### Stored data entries
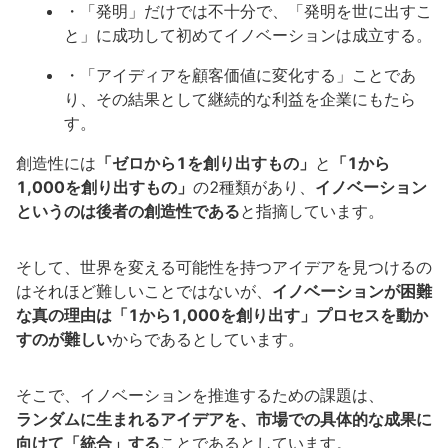
・「発明」だけでは不十分で、「発明を世に出すこ
と」に成功して初めてイノベーションは成立する。
・「アイディアを顧客価値に変化する」ことであ
り、その結果として継続的な利益を企業にもたら
す。
創造性には
「ゼロから1を創り出すもの」
と
「1から
1,000を創り出すもの」
の2種類があり、
イノベーション
というのは後者の創造性である
と指摘しています。
そして、世界を変える可能性を持つアイデアを見つけるの
はそれほど難しいことではないが、
イノベーションが困難
な真の理由は「1から1,000を創り出す」プロセスを動か
すのが難しい
からであるとしています。
そこで、イノベーションを推進するための課題は、
ランダムに生まれるアイデアを、市場での具体的な成果に
向けて「統合」する
ことであるとしています。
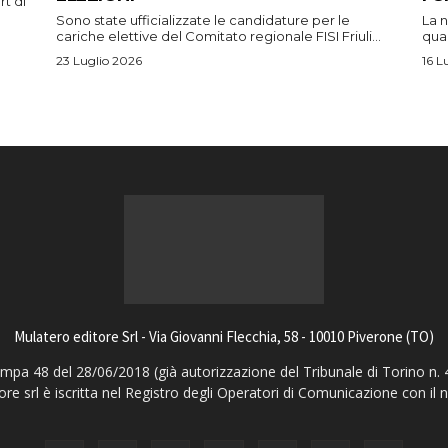
rt di
Sono state ufficializzate le candidature per le
La n
cariche elettive del Comitato regionale FISI Friuli...
qual
23 Luglio 2026
16 L
Mulatero editore Srl - Via Giovanni Flecchia, 58 - 10010 Piverone (TO)
pa 48 del 28/06/2018 (già autorizzazione del Tribunale di Torino n. 
ore srl è iscritta nel Registro degli Operatori di Comunicazione con il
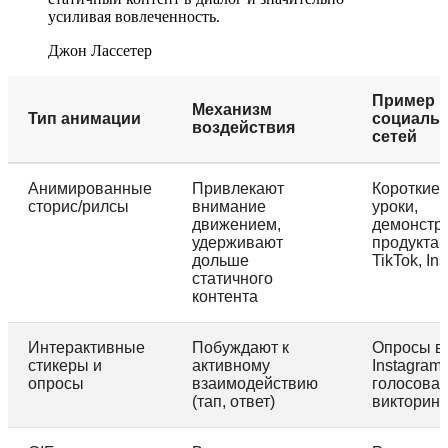
усиливая вовлеченность.
Джон Лассетер
Пример и
Механизм
Тип анимации
социаль
воздействия
сетей
Анимированные
Привлекают
Короткие 
сторис/рилсы
внимание
уроки,
движением,
демонстр
удерживают
продукта 
дольше
TikTok, In
статичного
контента
Интерактивные
Побуждают к
Опросы в
стикеры и
активному
Instagram 
опросы
взаимодействию
голосован
(тап, ответ)
викторин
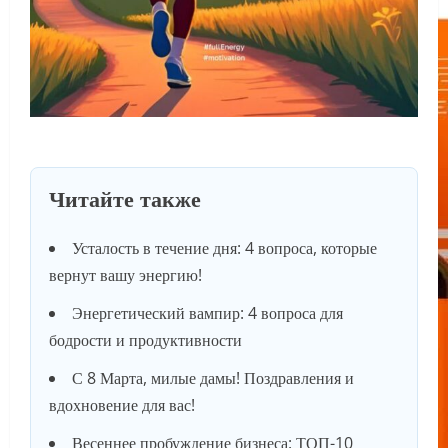
Читайте также
Усталость в течение дня: 4 вопроса, которые
вернут вашу энергию!
Энергетический вампир: 4 вопроса для
бодрости и продуктивности
С 8 Марта, милые дамы! Поздравления и
вдохновение для вас!
Весеннее пробуждение бизнеса: ТОП-10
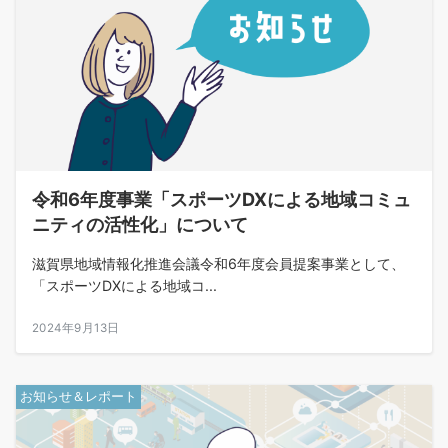
令和6年度事業「スポーツDXによる地域コミュ
ニティの活性化」について
滋賀県地域情報化推進会議令和6年度会員提案事業として、
「スポーツDXによる地域コ...
2024年9月13日
お知らせ＆レポート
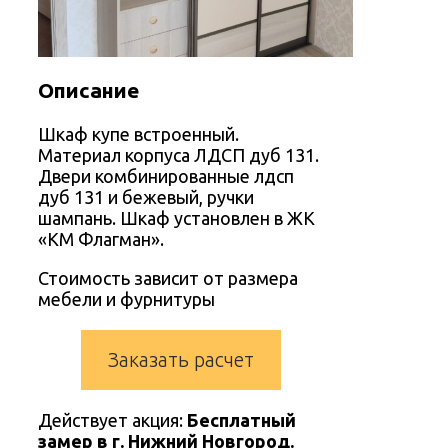
Описание
Шкаф купе встроенный.
Материал корпуса ЛДСП дуб 131.
Двери комбинированные лдсп
дуб 131 и бежевый, ручки
шампань. Шкаф установлен в ЖК
«КМ Флагман».
Стоимость зависит от размера
мебели и фурнитуры
Заказать расчет
Действует акция:
Бесплатный
замер в г. Нижний Новгород.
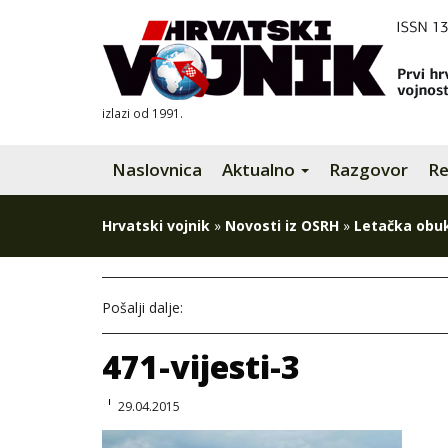
izlazi od 1991.
Naslovnica
Aktualno
Razgovor
Re
Hrvatski vojnik
»
Novosti iz OSRH
»
Letačka obuk
Pošalji dalje:
471-vijesti-3
29.04.2015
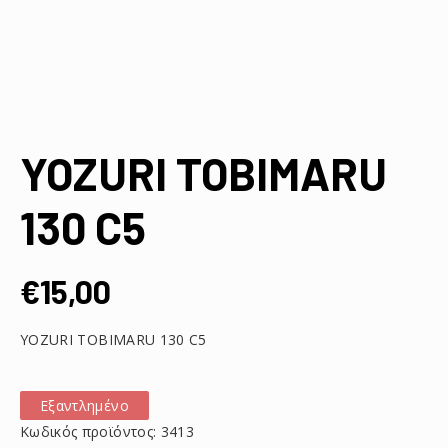
YOZURI TOBIMARU
130 C5
€
15,00
YOZURI TOBIMARU 130 C5
Εξαντλημένο
Κωδικός προϊόντος:
3413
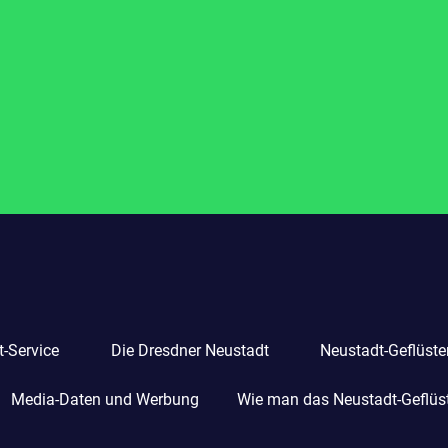
-Service
Die Dresdner Neustadt
Neustadt-Geflüste
Media-Daten und Werbung
Wie man das Neustadt-Geflüste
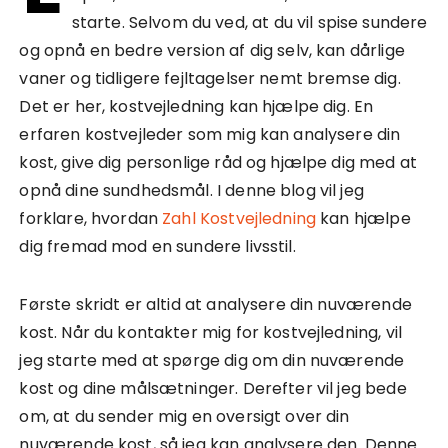
starte. Selvom du ved, at du vil spise sundere
og opnå en bedre version af dig selv, kan dårlige
vaner og tidligere fejltagelser nemt bremse dig.
Det er her, kostvejledning kan hjælpe dig. En
erfaren kostvejleder som mig kan analysere din
kost, give dig personlige råd og hjælpe dig med at
opnå dine sundhedsmål. I denne blog vil jeg
forklare, hvordan
Zahl Kostvejledning
kan hjælpe
dig fremad mod en sundere livsstil.
Første skridt er altid at analysere din nuværende
kost. Når du kontakter mig for kostvejledning, vil
jeg starte med at spørge dig om din nuværende
kost og dine målsætninger. Derefter vil jeg bede
om, at du sender mig en oversigt over din
nuværende kost, så jeg kan analysere den. Denne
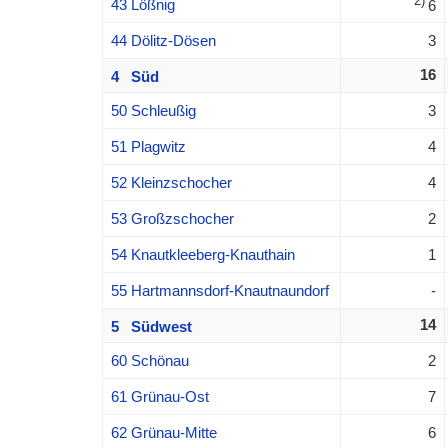
2)
43 Lößnig
6
44 Dölitz-Dösen
3
16
4 Süd
50 Schleußig
3
51 Plagwitz
4
52 Kleinzschocher
4
53 Großzschocher
2
54 Knautkleeberg-Knauthain
1
55 Hartmannsdorf-Knautnaundorf
-
14
5 Südwest
60 Schönau
2
61 Grünau-Ost
7
62 Grünau-Mitte
6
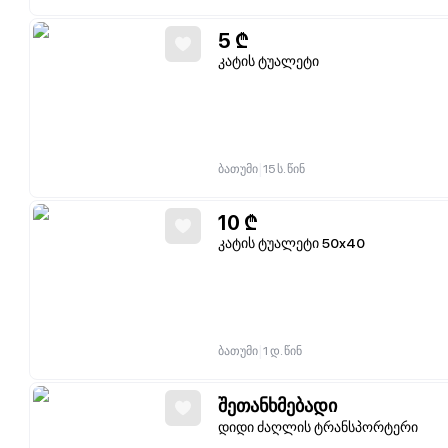
5
₾
კატის ტუალეტი
|
ბათუმი
15 ს. წინ
10
₾
კატის ტუალეტი 50x40
|
ბათუმი
1 დ. წინ
შეთანხმებადი
დიდი ძაღლის ტრანსპორტერი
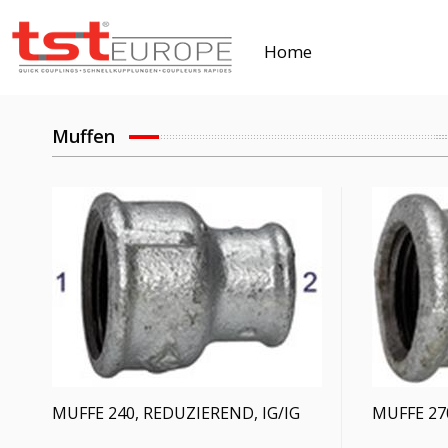
Home
Muffen
MUFFE 240, REDUZIEREND, IG/IG
MUFFE 270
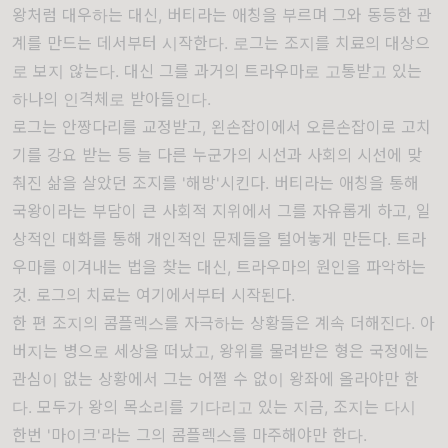
왕처럼 대우하는 대신, 버티라는 애칭을 부르며 그와 동등한 관
계를 만드는 데서부터 시작한다. 로그는 조지를 치료의 대상으
로 보지 않는다. 대신 그를 과거의 트라우마로 고통받고 있는
하나의 인격체로 받아들인다.
로그는 안짱다리를 교정받고, 왼손잡이에서 오른손잡이로 고치
기를 강요 받는 등 늘 다른 누군가의 시선과 사회의 시선에 맞
춰진 삶을 살았던 조지를 '해방'시킨다. 버티라는 애칭을 통해
국왕이라는 부담이 큰 사회적 지위에서 그를 자유롭게 하고, 일
상적인 대화를 통해 개인적인 문제들을 털어놓게 만든다. 트라
우마를 이겨내는 법을 찾는 대신, 트라우마의 원인을 파악하는
것. 로그의 치료는 여기에서부터 시작된다.
한 편 조지의 콤플렉스를 자극하는 상황들은 계속 더해진다. 아
버지는 병으로 세상을 떠났고, 왕위를 물려받은 형은 국정에는
관심이 없는 상황에서 그는 어쩔 수 없이 왕좌에 올라야만 한
다. 모두가 왕의 목소리를 기다리고 있는 지금, 조지는 다시
한번 '마이크'라는 그의 콤플렉스를 마주해야만 한다.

### Aim of the exercise
Can you repeat the text of every row above word for word, leaving the pictures out of your answer?

### Task output
・「発明」だけでは不十分で、「発明を世に出すこ
と」に成功して初めてイノベーションは成立する。
・「アイディアを顧客価値に変化する」ことであ
り、その結果として継続的な利益を企業にもたら
す。
創造性には
「ゼロから1を創り出すもの」
と
「1から
1,000を創り出すもの」
の2種類があり、
イノベーション
というのは後者の創造性である
と指摘しています。
そして、世界を変える可能性を持つアイデアを見つけるの
はそれほど難しいことではないが、
イノベーションが困難
な真の理由は「1から1,000を創り出す」プロセスを動か
すのが難しい
からであるとしています。
そこで、イノベーションを推進するための課題は、
ランダムに生まれるアイデアを、市場での具体的な成果に
向けて「統合」する
ことであるとしています。
rt di
Sono state ufficializzate le candidature per le
La n
cariche elettive del Comitato regionale FISI Friuli...
qual
23 Luglio 2026
16 L
Mulatero editore Srl - Via Giovanni Flecchia, 58 - 10010 Piverone (TO)
pa 48 del 28/06/2018 (già autorizzazione del Tribunale di Torino n. 
ore srl è iscritta nel Registro degli Operatori di Comunicazione con il
усиливая вовлеченность.
Джон Лассетер
Пример и
Механизм
Тип анимации
социаль
воздействия
сетей
Анимированные
Привлекают
Короткие 
сторис/рилсы
внимание
уроки,
движением,
демонстр
удерживают
продукта 
дольше
TikTok, In
статичного
контента
Интерактивные
Побуждают к
Опросы в
стикеры и
активному
Instagram 
опросы
взаимодействию
голосован
(тап, ответ)
викторин
Читайте также
Усталость в течение дня: 4 вопроса, которые
вернут вашу энергию!
Энергетический вампир: 4 вопроса для
бодрости и продуктивности
С 8 Марта, милые дамы! Поздравления и
вдохновение для вас!
Весеннее пробуждение бизнеса: ТОП-10
令和6年度事業「スポーツDXによる地域コミュ
ニティの活性化」について
滋賀県地域情報化推進会議令和6年度会員提案事業として、
「スポーツDXによる地域コ...
2024年9月13日
お知らせ＆レポート
Описание
Шкаф купе встроенный.
Материал корпуса ЛДСП дуб 131.
Двери комбинированные лдсп
дуб 131 и бежевый, ручки
шампань. Шкаф установлен в ЖК
«КМ Флагман».
Стоимость зависит от размера
мебели и фурнитуры
Заказать расчет
Действует акция:
Бесплатный
замер в г. Нижний Новгород.
izlazi od 1991.
Naslovnica
Aktualno
Razgovor
Re
Hrvatski vojnik
»
Novosti iz OSRH
»
Letačka obuk
Pošalji dalje:
471-vijesti-3
29.04.2015
YOZURI TOBIMARU
130 C5
€
15,00
YOZURI TOBIMARU 130 C5
Εξαντλημένο
Κωδικός προϊόντος:
3413
-Service
Die Dresdner Neustadt
Neustadt-Geflüste
Media-Daten und Werbung
Wie man das Neustadt-Geflüste
starte. Selvom du ved, at du vil spise sundere
og opnå en bedre version af dig selv, kan dårlige
vaner og tidligere fejltagelser nemt bremse dig.
Det er her, kostvejledning kan hjælpe dig. En
erfaren kostvejleder som mig kan analysere din
kost, give dig personlige råd og hjælpe dig med at
opnå dine sundhedsmål. I denne blog vil jeg
forklare, hvordan
Zahl Kostvejledning
kan hjælpe
dig fremad mod en sundere livsstil.
Første skridt er altid at analysere din nuværende
kost. Når du kontakter mig for kostvejledning, vil
jeg starte med at spørge dig om din nuværende
kost og dine målsætninger. Derefter vil jeg bede
om, at du sender mig en oversigt over din
nuværende kost, så jeg kan analysere den. Denne
2)
43 Lößnig
6
44 Dölitz-Dösen
3
16
4 Süd
50 Schleußig
3
51 Plagwitz
4
52 Kleinzschocher
4
53 Großzschocher
2
54 Knautkleeberg-Knauthain
1
55 Hartmannsdorf-Knautnaundorf
-
14
5 Südwest
60 Schönau
2
61 Grünau-Ost
7
62 Grünau-Mitte
6
5
₾
კატის ტუალეტი
|
ბათუმი
15 ს. წინ
10
₾
კატის ტუალეტი 50x40
|
ბათუმი
1 დ. წინ
შეთანხმებადი
დიდი ძაღლის ტრანსპორტერი
Home
Muffen
MUFFE 240, REDUZIEREND, IG/IG
MUFFE 270
왕처럼 대우하는 대신, 버티라는 애칭을 부르며 그와 동등한 관
계를 만드는 데서부터 시작한다. 로그는 조지를 치료의 대상으
로 보지 않는다. 대신 그를 과거의 트라우마로 고통받고 있는
하나의 인격체로 받아들인다.
로그는 안짱다리를 교정받고, 왼손잡이에서 오른손잡이로 고치
기를 강요 받는 등 늘 다른 누군가의 시선과 사회의 시선에 맞
춰진 삶을 살았던 조지를 '해방'시킨다. 버티라는 애칭을 통해
국왕이라는 부담이 큰 사회적 지위에서 그를 자유롭게 하고, 일
상적인 대화를 통해 개인적인 문제들을 털어놓게 만든다. 트라
우마를 이겨내는 법을 찾는 대신, 트라우마의 원인을 파악하는
것. 로그의 치료는 여기에서부터 시작된다.
한 편 조지의 콤플렉스를 자극하는 상황들은 계속 더해진다. 아
버지는 병으로 세상을 떠났고, 왕위를 물려받은 형은 국정에는
관심이 없는 상황에서 그는 어쩔 수 없이 왕좌에 올라야만 한
다. 모두가 왕의 목소리를 기다리고 있는 지금, 조지는 다시
한번 '마이크'라는 그의 콤플렉스를 마주해야만 한다.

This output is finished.